Continuing Home

The ongoing saga of a Continuing Anglican church home, as seen by a member of the laity.

Sunday, January 07, 2007

Group Outing: Dead Squirrels Exhibit


After church today (and the coffee hour, which featured a Simnel Cake in which nobody found the coin!) a number of us headed off to the Pacific Science Center (right next to the Space Needle) to see the Dead Sea Scrolls exhibit on its last day in Seattle. It was a rather gusty windy day, which made at least a few of us (or at least me!) a little nervous after the windstorm a few weeks back. This outing was also one those things that, despite having so many things go wrong, just came out right.

We'd had our group's tickets waiting for us at Will Call, and Nancy had had us in the 1:45 PM block. So a few of us joined the McGraths at what is apparently one of Fr. Pint O'Guinness' favorite restaurants, T.S. McHugh's. (Ours too, but we eat there at most once a year while attending and performing at a huge folk music festival at the Seattle Center every Memorial Day weekend; otherwise we rarely go into Seattle.)

Fr. Daniel had offered "Martha," the church van placed at his disposal, to transport a group into Seattle since parking is often difficult. Kathy took him up on the offer and we gathered a group to go together. One thing after another and Martha's passengers' numbers were reduced to four: Bob and Diane (a couple visiting from Iowa who had attended Christmas Eve and who were present this morning), Kathy and me. Hardly enough for such a large (to me) vehicle, but rather more comfortable than my little two-door, nominally four-seater, 4WD.
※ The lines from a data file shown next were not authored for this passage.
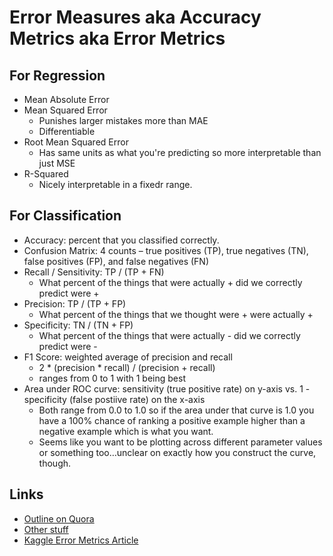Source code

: * Error Measures aka Accuracy Metrics aka Error Metrics

** For Regression
   - Mean Absolute Error
   - Mean Squared Error
     - Punishes larger mistakes more than MAE
     - Differentiable
   - Root Mean Squared Error
     - Has same units as what you're predicting so more interpretable than just MSE
   - R-Squared
     - Nicely interpretable in a fixedr range.

** For Classification
   - Accuracy: percent that you classified correctly.
   - Confusion Matrix: 4 counts -- true positives (TP), true negatives (TN), false positives (FP), and false negatives (FN)
   - Recall / Sensitivity: TP / (TP + FN)
     - What percent of the things that were actually + did we correctly predict were +
   - Precision: TP / (TP + FP)
     - What percent of the things that we thought were + were actually +
   - Specificity: TN / (TN + FP)
     - What percent of the things that were actually - did we correctly predict were -
   - F1 Score: weighted average of precision and recall
     - 2 * (precision * recall) / (precision + recall)
     - ranges from 0 to 1 with 1 being best
   - Area under ROC curve: sensitivity (true positive rate) on y-axis vs. 1 - specificity (false postiive rate) on the x-axis
     - Both range from 0.0 to 1.0 so if the area under that curve is 1.0 you have a 100% chance of ranking a positive example higher than a negative example which is what you want.
     - Seems like you want to be plotting across different parameter values or something too...unclear on exactly how you construct the curve, though.

** Links
   - [[https://www.quora.com/How-do-I-choose-error-metrics-for-machine-learning-algorithm][Outline on Quora]]
   - [[https://machinelearningmastery.com/metrics-evaluate-machine-learning-algorithms-python/][Other stuff]]
   - [[https://www.kaggle.com/wiki/Metrics][Kaggle Error Metrics Article]]
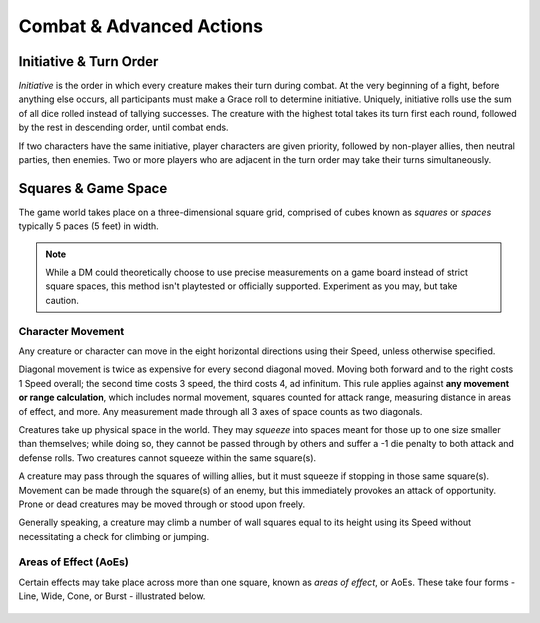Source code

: ****************************
Combat & Advanced Actions
****************************

Initiative & Turn Order
================================
*Initiative* is the order in which every creature makes their turn during combat. At the very beginning of a fight, before anything else occurs, all participants must make a Grace roll to determine initiative. Uniquely, initiative rolls use the sum of all dice rolled instead of tallying successes. The creature with the highest total takes its turn first each round, followed by the rest in descending order, until combat ends.

If two characters have the same initiative, player characters are given priority, followed by non-player allies, then neutral parties, then enemies. Two or more players who are adjacent in the turn order may take their turns simultaneously.

Squares & Game Space
================================
The game world takes place on a three-dimensional square grid, comprised of cubes known as *squares* or *spaces* typically 5 paces (5 feet) in width.

.. note::
  While a DM could theoretically choose to use precise measurements on a game board instead of strict square spaces, this method isn't playtested or officially supported. Experiment as you may, but take caution.

Character Movement
----------------
Any creature or character can move in the eight horizontal directions using their Speed, unless otherwise specified.

Diagonal movement is twice as expensive for every second diagonal moved. Moving both forward and to the right costs 1 Speed overall; the second time costs 3 speed, the third costs 4, ad infinitum. This rule applies against **any movement or range calculation**, which includes normal movement, squares counted for attack range, measuring distance in areas of effect, and more. Any measurement made through all 3 axes of space counts as two diagonals.

Creatures take up physical space in the world. They may *squeeze* into spaces meant for those up to one size smaller than themselves; while doing so, they cannot be passed through by others and suffer a -1 die penalty to both attack and defense rolls. Two creatures cannot squeeze within the same square(s).

A creature may pass through the squares of willing allies, but it must squeeze if stopping in those same square(s). Movement can be made through the square(s) of an enemy, but this immediately provokes an attack of opportunity. Prone or dead creatures may be moved through or stood upon freely.

Generally speaking, a creature may climb a number of wall squares equal to its height using its Speed without necessitating a check for climbing or jumping.

Areas of Effect (AoEs)
----------------
Certain effects may take place across more than one square, known as *areas of effect*, or AoEs. These take four forms - Line, Wide, Cone, or Burst - illustrated below.

.. figure:: static/combat_aoe.png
Those of us having lunch there trickled into the restaurant. We had a good and entertaining lunch together (interesting -- all the men ordered sandwiches, but none of the women did). Rhonda got some laughs when she said her son Cameron had asked why we were going to see the "Dead Squirrels Exhibit." (oops!)

But we didn't get out of the restaurant until after 1:30, which is the time when we'd arranged to all meet at Will Call for the tickets. For the four of us, Kathy dropped us off at the front door to the Pacific Science Center, which turned out to be on the opposite side of the facility from where we wanted to be. A bit of a problem given that one of our trio was not up to long walks.
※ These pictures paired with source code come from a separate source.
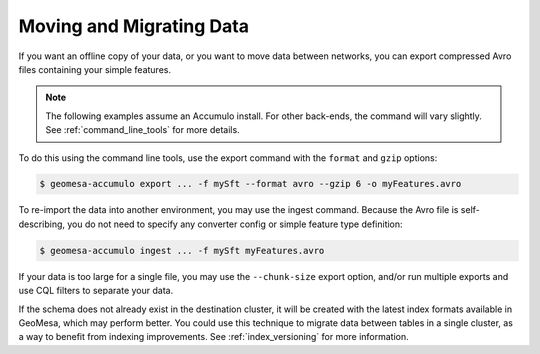 .. _data_migration:

Moving and Migrating Data
=========================

If you want an offline copy of your data, or you want to move data between networks, you can
export compressed Avro files containing your simple features.

.. note::

    The following examples assume an Accumulo install. For other back-ends, the command
    will vary slightly. See :ref:`command_line_tools` for more details.

To do this using the command line tools, use the export command with the ``format`` and ``gzip`` options:

.. code-block:: bash

    $ geomesa-accumulo export ... -f mySft --format avro --gzip 6 -o myFeatures.avro

To re-import the data into another environment, you may use the ingest command. Because the Avro file
is self-describing, you do not need to specify any converter config or simple feature type definition:

.. code-block:: bash

    $ geomesa-accumulo ingest ... -f mySft myFeatures.avro

If your data is too large for a single file, you may use the ``--chunk-size`` export option, and/or run multiple
exports and use CQL filters to separate your data.

If the schema does not already exist in the destination cluster, it will be created with the latest index formats
available in GeoMesa, which may perform better. You could use this technique to migrate data between tables
in a single cluster, as a way to benefit from indexing improvements. See :ref:`index_versioning` for more information.
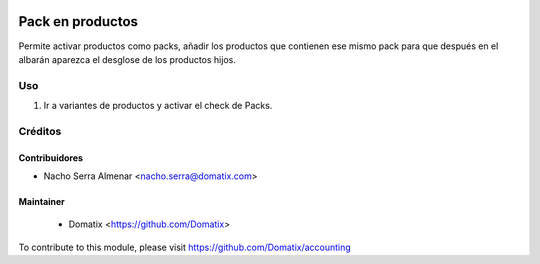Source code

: .. image:: https://img.shields.io/badge/licence-AGPL--3-blue.svg
    :target: http://www.gnu.org/licenses/agpl-3.0-standalone.html
    :alt: License: AGPL-3

======================================
Pack en productos
======================================

Permite activar productos como packs, añadir los productos que contienen ese mismo pack para que después en el albarán aparezca el desglose de los productos hijos.


Uso
=========

1. Ir a variantes de productos y activar el check de Packs.

Créditos
========

Contribuidores
--------------

* Nacho Serra Almenar <nacho.serra@domatix.com>

Maintainer
----------
 * Domatix  <https://github.com/Domatix>

To contribute to this module, please visit https://github.com/Domatix/accounting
Still, we got to where we needed to be just a bit before 1:45. But only Nancy and Paul were there; nobody else had arrived yet! And then we got the next bit of bad news, Nancy had been misinformed or had misheard our entry time. The tickets said 1:15! Somehow, though, this didn't seem to be a problem, and we hung around until everybody had arrived (the picture above was taken long before that time).

We then got in line and entered the exhibit with the 2:00 group. Naturally, the instant I entered I started experiencing some intestinal discomfort and realized I was going to have to leave in order to get to a restroom. Fortunately they had an unadvertised re-entry policy/program so I was able to leave and return, and soon caught up with our (scattered) group.

The exhibit itself? Fascinating! One of the early parts of the exhibit that got my attention os the paleography exhibit, wherein we were shown how a handwritten document could be approximately dated simply by how the characters (letters) were written. (Exhibitor Paul, great job -- and I hereby take you up on your offer to certify me as a paleographer for my resume! :-)

After we'd exited, the four of us climbed back into Martha and headed back to St. Bartholomew's. We had a very pleasant time with Bob and Diane who, we learned, are moving out our way in a few months.

St. Bartholomew's has never in my knowledge arranged a group outing before. This one was great, and I hope we'll be doing more such in the future.


  • At 6:59 PM, Anonymous Anonymous said…

    The Dead Sea Scrolls exhibit was amazing, except for the politically correct addition at the end. While I understand not wanting to offend other cultures with "sacred" writings, I had thought the exhibit's focus was supposed to be on the Dead Sea Scrolls. It is unfortunate that the focus as blurred by the addition of "other" writings. Putting the scrolls in the context of history is a good thing, but in this case rather overdone. I thank Israel for sharing this archeological and spiritual treasure with the world.